PlantGDB downloads GenBank and UniProt sequence data approximately every four months, corresponding to every other GenBank Release. Sequence data is parsed according to a database schema, and individual sequence files are filtered to detect vector and repeat sequence. When you download FASTA-formatted sequence data from PlantGDB, you may see differences in the masking of repeat or vector regions, but the sequence is otherwise identical.
- PUT = PlantGDB-assembled Unique Transcript. PlantGDB regularly assembles transcript sequences (EST and cDNA) and TSA (Transcriptome Shotgun Assemblies) for species with >10,000 sequences in GenBank, as well as by request for smaller or combined datasets. The resulting sequence assemblies (PUTs) are made available for search, download, BLAST, and spliced alignment using GeneSeqer.
- PUT assemblies include both contigs (comprising multiple sequences) and singletons. They are named according to version number, genus_species, and sequence number.
For more information visit the EST Assembly Page (Home>Left Menu>EST Assembly).
TSAs are Transcriptome Shotgun Assemblies, and are computationally drived from a combination of ESTs and short reads submitted to the Short Read Archive. The submitter of the TSA sequences is responsible for their generation, not NCBI, and all sequences in a TSA must originate with the submitter. You can read more about the TSA submission process here: http://www.ncbi.nlm.nih.gov/genbank/TSA.html.
Where available, PlantGDB uses TSAs as part of its PUT assembly.

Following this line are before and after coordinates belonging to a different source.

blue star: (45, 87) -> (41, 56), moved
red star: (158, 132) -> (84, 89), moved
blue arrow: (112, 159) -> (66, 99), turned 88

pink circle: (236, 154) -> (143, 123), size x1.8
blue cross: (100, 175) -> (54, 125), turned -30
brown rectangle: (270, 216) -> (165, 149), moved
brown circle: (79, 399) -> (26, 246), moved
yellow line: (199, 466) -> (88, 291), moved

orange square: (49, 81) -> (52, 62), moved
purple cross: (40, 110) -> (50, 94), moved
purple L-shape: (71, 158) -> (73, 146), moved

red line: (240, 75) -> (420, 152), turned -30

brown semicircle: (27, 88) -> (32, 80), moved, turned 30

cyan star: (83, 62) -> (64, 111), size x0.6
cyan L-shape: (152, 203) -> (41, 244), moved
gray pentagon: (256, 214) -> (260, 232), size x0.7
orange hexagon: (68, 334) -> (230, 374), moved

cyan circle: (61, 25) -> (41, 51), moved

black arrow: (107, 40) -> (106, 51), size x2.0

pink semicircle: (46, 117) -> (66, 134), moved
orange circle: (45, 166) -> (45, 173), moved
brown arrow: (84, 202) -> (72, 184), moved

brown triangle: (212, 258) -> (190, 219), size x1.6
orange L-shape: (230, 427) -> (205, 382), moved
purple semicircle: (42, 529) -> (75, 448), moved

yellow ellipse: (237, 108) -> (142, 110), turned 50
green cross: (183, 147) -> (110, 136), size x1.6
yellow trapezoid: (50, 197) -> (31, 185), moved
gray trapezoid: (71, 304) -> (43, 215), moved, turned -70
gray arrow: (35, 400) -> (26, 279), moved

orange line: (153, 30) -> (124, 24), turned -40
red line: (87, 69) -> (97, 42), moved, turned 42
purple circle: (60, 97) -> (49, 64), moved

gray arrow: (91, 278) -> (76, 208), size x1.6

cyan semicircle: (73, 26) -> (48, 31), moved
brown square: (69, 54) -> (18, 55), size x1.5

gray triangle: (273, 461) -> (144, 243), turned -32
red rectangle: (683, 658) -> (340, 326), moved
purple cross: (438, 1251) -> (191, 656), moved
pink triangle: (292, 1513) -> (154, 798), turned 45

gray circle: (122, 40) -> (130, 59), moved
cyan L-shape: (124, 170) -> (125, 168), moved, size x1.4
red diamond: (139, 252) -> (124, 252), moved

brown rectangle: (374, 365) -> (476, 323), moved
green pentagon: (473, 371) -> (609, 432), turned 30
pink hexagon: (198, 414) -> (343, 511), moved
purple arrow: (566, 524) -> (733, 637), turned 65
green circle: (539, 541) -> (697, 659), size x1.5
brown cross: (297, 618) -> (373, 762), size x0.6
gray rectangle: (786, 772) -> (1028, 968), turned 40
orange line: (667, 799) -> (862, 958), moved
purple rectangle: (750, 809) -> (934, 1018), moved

You can read more about the PUT assembly process here: http://www.plantgdb.org/prj/ESTCluster/PUT_procedure.php
You can download sequence for any plant species by going to the Download portal (Home>Download>Sequence). Enter Genus/species and click 'Search'. (For popular species, use the shortcut "Featured Species" on the Home Page left menubar.)
To download PUT assemblies, go to the EST contig Download portal (Home>EST Assembly>Download)
To download large datasets, visit our ftp site at ftp.plantgdb.org where you can download all PUT assemblies or plant sequences using ftp.
There are two ways you can assess PUT directionality:
A) Evaluate the PUT's tblastn orientation to top hit protein:
-
Download the "Similar Proteins" table from our Download Portal
Path: Home Page -> Download -> EST Assemblies -> [click a species directory] -> current version -> [genus_species.Similar.Protein.txt]
Example: http://www.plantgdb.org/download/download.php?dir=/Sequence/ESTcontig/Actinidia_chinensis/current_version) - Search the PUT ID of interest and check columns 8 and 9 (start/end of query sequence) - if start>end, then orientation is reverse w/respect to tblastn hit protein.
B) If PUT is splice-aligned to a genome in our Genomes list, view the PUT alignment details and assess its direction of transcription (from GeneSeqer analysis) versus its strand.
-
Open a Search ID/Keyword window in any genome browser (e.g. http://www.plantgdb.org/ZmGDB/):
Path: Home Page -> Genomes -> Search ID/Keyword (left menu) ->[Search page] paste PUT ID (e.g. PUT-1-171a-Zea_mays-10395) -> Click 'Search' -> [Result page] Click highlighted PUT ID -> [Record page] Click 'GeneSeqer Alignment' ->[output]. - Click the "?" icon on the [Record page] next to the GeneSeqer link for hints on how to interpret the GeneSeqer output.
PlantGDB's sequence data is updated every 4 months, coinciding with every other GenBank Release (odd numbers). For example, recent updates included V.165 (April 2008) and V.163 (December 2007).
If you visit the Download page for any species, you can retrieve files named as:
- Genus_species.PUT_member.txt
- Genus_species.alignment.txt
Which both provide the mapping of the ESTs to a PUT.
Alternatively, from the "Search" page, e.g.
http://www.plantgdb.org/search/display/data.php?Seq_ID=PUT-157a-Oryza_sativa-6232
You can view or retrieve the EST components of an individual PUT
PlantGDB's sequence data is updated every 4 months, coinciding with every other GenBank Release (odd numbers). For example, recent updates included V.165 (April 2008) and V.163 (December 2007).
PlantGDB's taxonomic conventions will always reflect NCBI's current naming system since our data source is GenBank. Check the current taxonomic name for your species using GenBank's Taxonomy browser. It is possible that the genus and/or species name has changed.